The walker who laughed at A, B and C

Imagine this scenario.

You are the person (A) standing on the side walk, waiting for your friend. A walker passing by laughs at you and quietly goes ahead. You are surprised. You look at your dress and find it OK. You pull out a small hand mirror from your hand bag and look at your face. Nothing wrong. You are puzzled, offended and angry at the walker. Why did he laugh at me? What is wrong with me? Thoughts are racing in your mind. But you can do nothing but keep watching the walker moving ahead.

A few yards ahead, there is another person (B) standing on the side walk. As the walker goes past  (B), he laughs at (B) also.  You find absolutely nothing about (B) to laugh at. You are less worried and more curious now. What is going on here?

A few yards ahead there is another person (C) standing on the side walk. The walker looks at (C) and laughs like he laughed at you and (B). You find nothing wrong with (C). What would you think now? You won’t be worried any more at the behavior of the walker and its impact on your own self because it is now very clear that he is crazy. How did you make this great discovery? By making a reality check when the walker laughed at you, at B and C. By continuing to watch the walker’s behavior when you found it unusual. By not immediately berating yourself when the walker cast a doubt on you.
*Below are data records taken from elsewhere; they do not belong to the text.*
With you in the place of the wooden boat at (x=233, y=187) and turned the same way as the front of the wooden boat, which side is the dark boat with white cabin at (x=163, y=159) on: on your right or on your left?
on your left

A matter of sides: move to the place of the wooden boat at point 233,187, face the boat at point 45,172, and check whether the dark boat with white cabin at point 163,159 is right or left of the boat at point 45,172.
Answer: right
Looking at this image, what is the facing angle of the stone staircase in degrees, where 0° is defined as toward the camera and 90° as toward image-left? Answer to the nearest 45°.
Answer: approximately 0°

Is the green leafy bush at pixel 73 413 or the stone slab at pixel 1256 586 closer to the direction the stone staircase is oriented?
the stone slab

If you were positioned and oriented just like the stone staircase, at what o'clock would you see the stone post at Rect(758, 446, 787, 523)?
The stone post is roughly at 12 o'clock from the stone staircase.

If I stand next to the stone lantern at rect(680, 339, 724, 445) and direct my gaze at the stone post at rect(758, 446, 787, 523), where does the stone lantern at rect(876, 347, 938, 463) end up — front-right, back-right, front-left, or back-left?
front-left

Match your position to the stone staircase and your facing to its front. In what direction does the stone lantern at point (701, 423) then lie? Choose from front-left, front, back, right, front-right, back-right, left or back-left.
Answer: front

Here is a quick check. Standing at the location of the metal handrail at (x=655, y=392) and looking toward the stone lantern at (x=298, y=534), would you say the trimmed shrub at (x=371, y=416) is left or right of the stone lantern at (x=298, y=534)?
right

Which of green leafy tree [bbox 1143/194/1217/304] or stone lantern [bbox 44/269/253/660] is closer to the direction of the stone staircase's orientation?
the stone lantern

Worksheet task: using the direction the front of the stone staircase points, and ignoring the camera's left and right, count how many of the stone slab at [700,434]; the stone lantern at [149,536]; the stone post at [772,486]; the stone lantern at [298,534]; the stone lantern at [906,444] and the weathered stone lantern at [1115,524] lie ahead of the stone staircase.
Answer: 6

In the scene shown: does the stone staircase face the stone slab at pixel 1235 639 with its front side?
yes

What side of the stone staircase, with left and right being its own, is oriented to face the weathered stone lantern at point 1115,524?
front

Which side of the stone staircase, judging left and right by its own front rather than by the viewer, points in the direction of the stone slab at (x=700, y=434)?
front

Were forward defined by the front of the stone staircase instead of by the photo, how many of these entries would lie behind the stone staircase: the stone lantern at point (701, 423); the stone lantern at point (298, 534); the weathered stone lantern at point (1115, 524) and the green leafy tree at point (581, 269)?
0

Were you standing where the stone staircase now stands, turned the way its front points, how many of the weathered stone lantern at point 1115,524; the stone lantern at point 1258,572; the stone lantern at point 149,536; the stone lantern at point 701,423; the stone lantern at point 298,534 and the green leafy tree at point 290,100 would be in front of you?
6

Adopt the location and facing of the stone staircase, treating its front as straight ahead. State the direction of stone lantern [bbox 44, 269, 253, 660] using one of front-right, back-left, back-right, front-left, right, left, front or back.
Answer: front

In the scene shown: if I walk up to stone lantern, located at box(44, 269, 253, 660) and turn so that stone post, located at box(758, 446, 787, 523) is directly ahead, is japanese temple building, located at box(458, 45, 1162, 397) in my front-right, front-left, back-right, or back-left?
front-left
  • I made up the above story in the year 2000, when a senior colleagues in my maintenance department came to my room with a serious complaint about the insulting behavior of the Production manager who was senior in rank. That manager was in the habit of talking down in an irritating manner to the managers of the maintenance department, in the daily production meeting. After hearing the story, my colleague cooled down, smiled and looked totally relieved of his stress.
  • After 11 years, in 2011,  I repeated the same story to a woman attending my follow up classes, to overcome her stress at work due to the bad behavior of her boss. He was often verbally abusive, not only with her but with all her coworkers in the office, even in the presence of visitors. She was on the point of an emotional break down. After hearing this story, she was immediately relieved. Though she knew that the problem is with her boss and not with her or any of her coworkers, she was feeling miserable. To make the healing message of this story support her in the office, I crumpled up a small colored paper and placed on my head, and spoke to her abusively, acting like her boss. I said the bug sitting on top of my head is making me behave abusively not only with her but with every one in the office, A, B, C and D.  I asked her to keep the crumpled paper on her desk every day and frequently look at it. It would remind her throughout the day, that her boss has a bug on his head and there is nothing wrong with her. When she came after a week for the next class, she said that looking at the the symbol of the bug on her table was helping her remain cool when her boss was acting crazy and blaming her for no reason or an insignificant reason. Her coworkers who did not know what the crumpled paper meant for her, told her to throw away the trash paper sitting on her table. But she kept smiling and ignored them.